We faced a four hour coach journey from Skelmersdale to Edinburgh and I settled myself in for four hours of staring at scenery as we would pass by the Lake District, and although not exactly enjoy the magnificent highlands, we would enjoy some lovely countryside, and road works. One of the cadets had an idea that I should not relax and enjoy the views as he had something better for me to do. There are four standard responses from people when you inform them that you are a writer, not that I go around shaking hands with people saying, “Hello I’m a writer!” Like some poor unfortunate with Tourette’s.

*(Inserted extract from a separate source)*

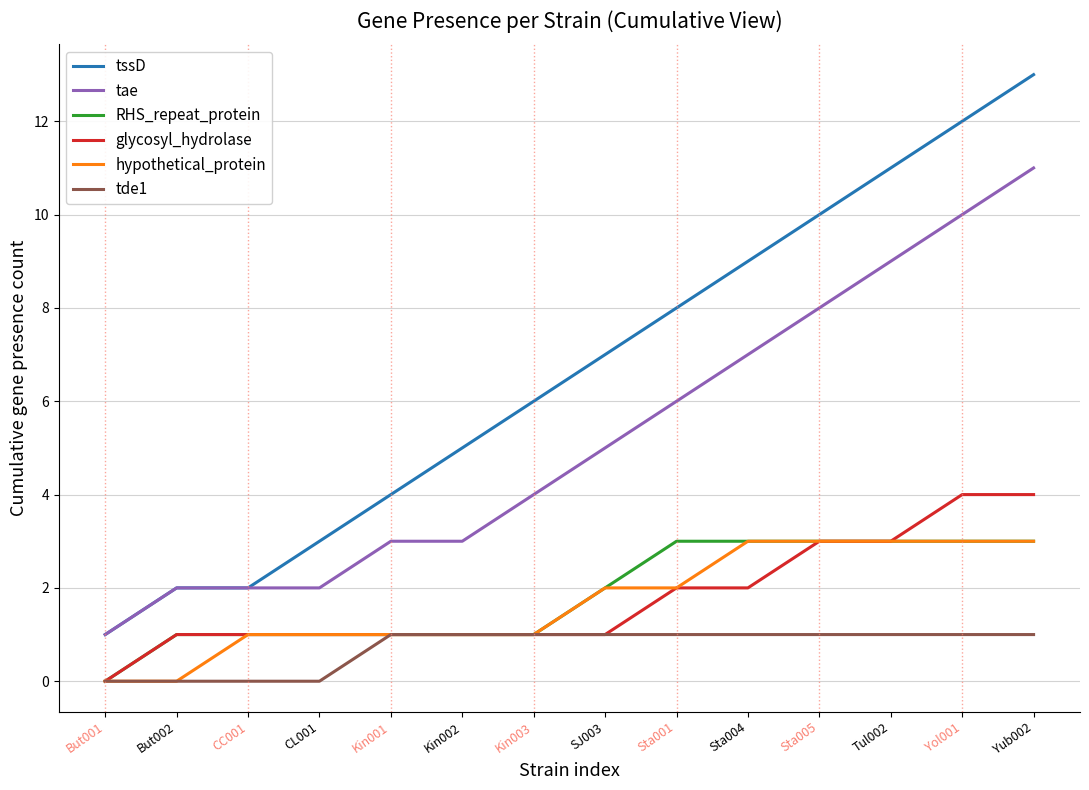

What value does the hypothetical_protein series have at Yol001?

3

In normal conversation, after the usual exchange of names and where you live, comes the standard question, “And what do you do?” The first response is wide open eyes, a sort of blank stare, followed up with, “Oh! Yeah and what do you write?” The second response is that the person frantically searches for a piece of paper and asks for your autograph.

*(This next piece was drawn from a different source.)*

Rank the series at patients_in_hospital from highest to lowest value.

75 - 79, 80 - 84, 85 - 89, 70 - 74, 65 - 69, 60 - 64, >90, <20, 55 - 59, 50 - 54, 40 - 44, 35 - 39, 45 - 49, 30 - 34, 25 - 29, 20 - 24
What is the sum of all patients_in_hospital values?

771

The first time this happened to me I was on a boat sailing to the Isle of Man and it certainly surprised me. I know I was a little embarrassed, but you hope that you will get used to it and treat it like any other aspect of the job. The third response only comes from teachers. In fact if I am talking to someone and I learn that they are a teacher, I would be tempted to tell them that I was a bricklayer, or a bus driver, as you always get the exact same response from teachers, it goes like this. “And what do you do?” “I’m a writer.” “Oh I was going to write a book once.” They then go on to say that they could never find the time, or that they couldn’t find the enthusiasm, but the underlying message is always the same, they feel superior to you, and so they should, I mean teachers are almost as good as social workers, well in my opinion and experience they are.

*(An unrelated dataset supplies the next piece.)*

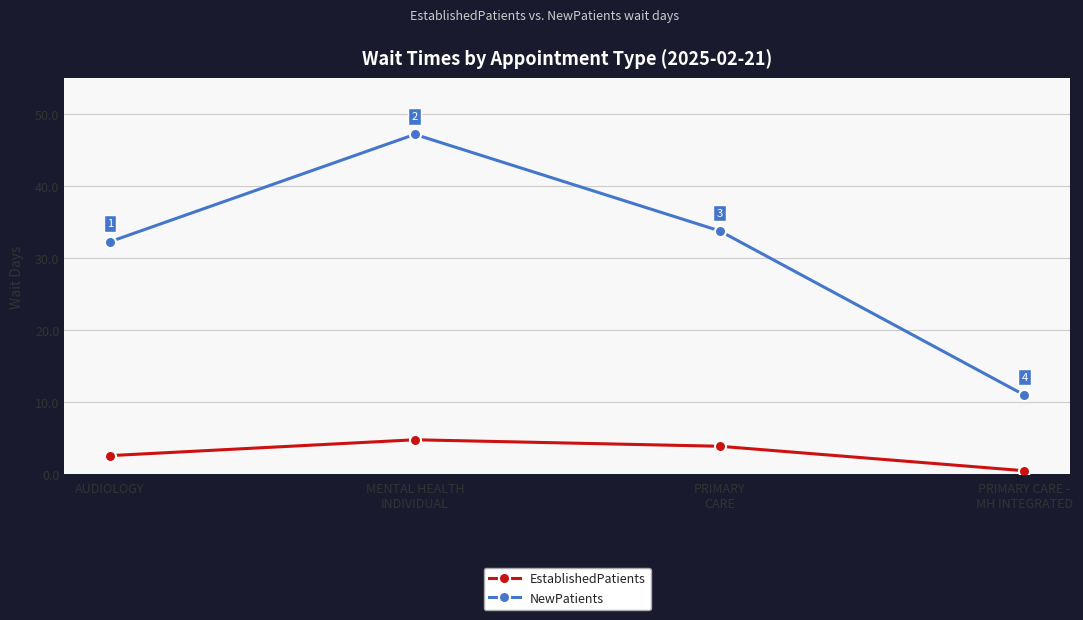

At AUDIOLOGY, list the series in order from largest to smallest.

NewPatients, EstablishedPatients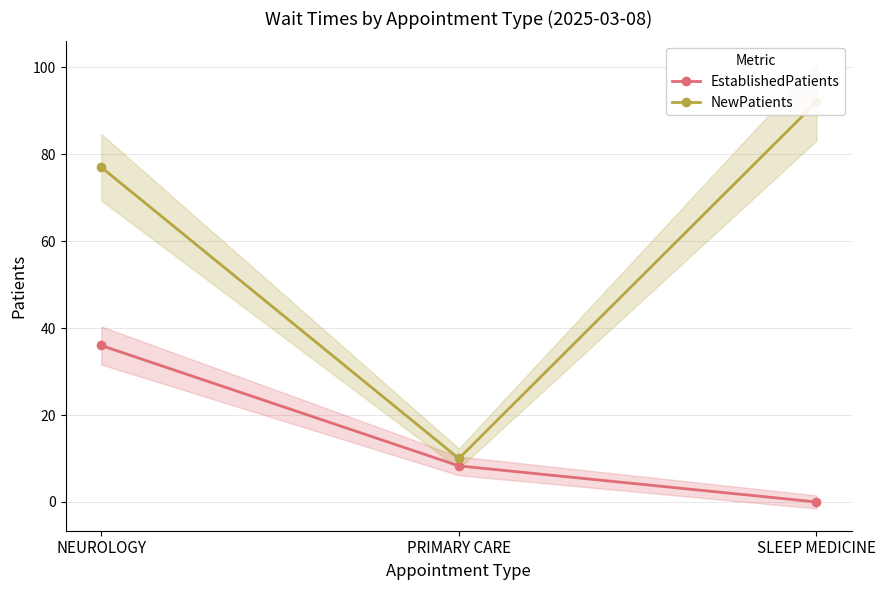

At which label does EstablishedPatients reach its peak?

NEUROLOGY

This cadet, whom I shall not name, presented me with the first twenty pages of his novel and asked me to edit it for him. Not read it and give him some feedback, but edit it, which stated that he thought it was good enough already. I immediately knew that this guy would make a fantastic social worker or teacher. At least he left me alone and didn’t plonk himself beside me and demand that I read it there and then. As we were still in the very early stages of the journey I began to read his novel. To find that he had put himself as the main character who was a fighter pilot in the air force, said an awful lot to me. The writing was not very good, and that in itself is a problem, because you really do want to help and encourage people, you want to be truthful, but how many ways is there of saying, this is shite?
I actually read the first two or three paragraphs and then skimmed the remaining pages as I could see they were the exact same drivel. Rather than enjoy the scenery I now had to pretend I was reading his novel while desperately trying to come up with the correct words to tell him the truth about his writing. We had a pit stop somewhere between the Lake District and Scotland and he came to me wanting to hear how good I thought his writing was. I explained that it would need an awful amount of work, which he didn’t take to kindly to, but that when we returned to Skelmersdale, if I could find the time, I would help him out. Of course I secretly hoped that he would give up on his attempt to become a writer, I mean he was far too good at it anyway, and move on to something more important, something he was much better suited for, like teaching or social work.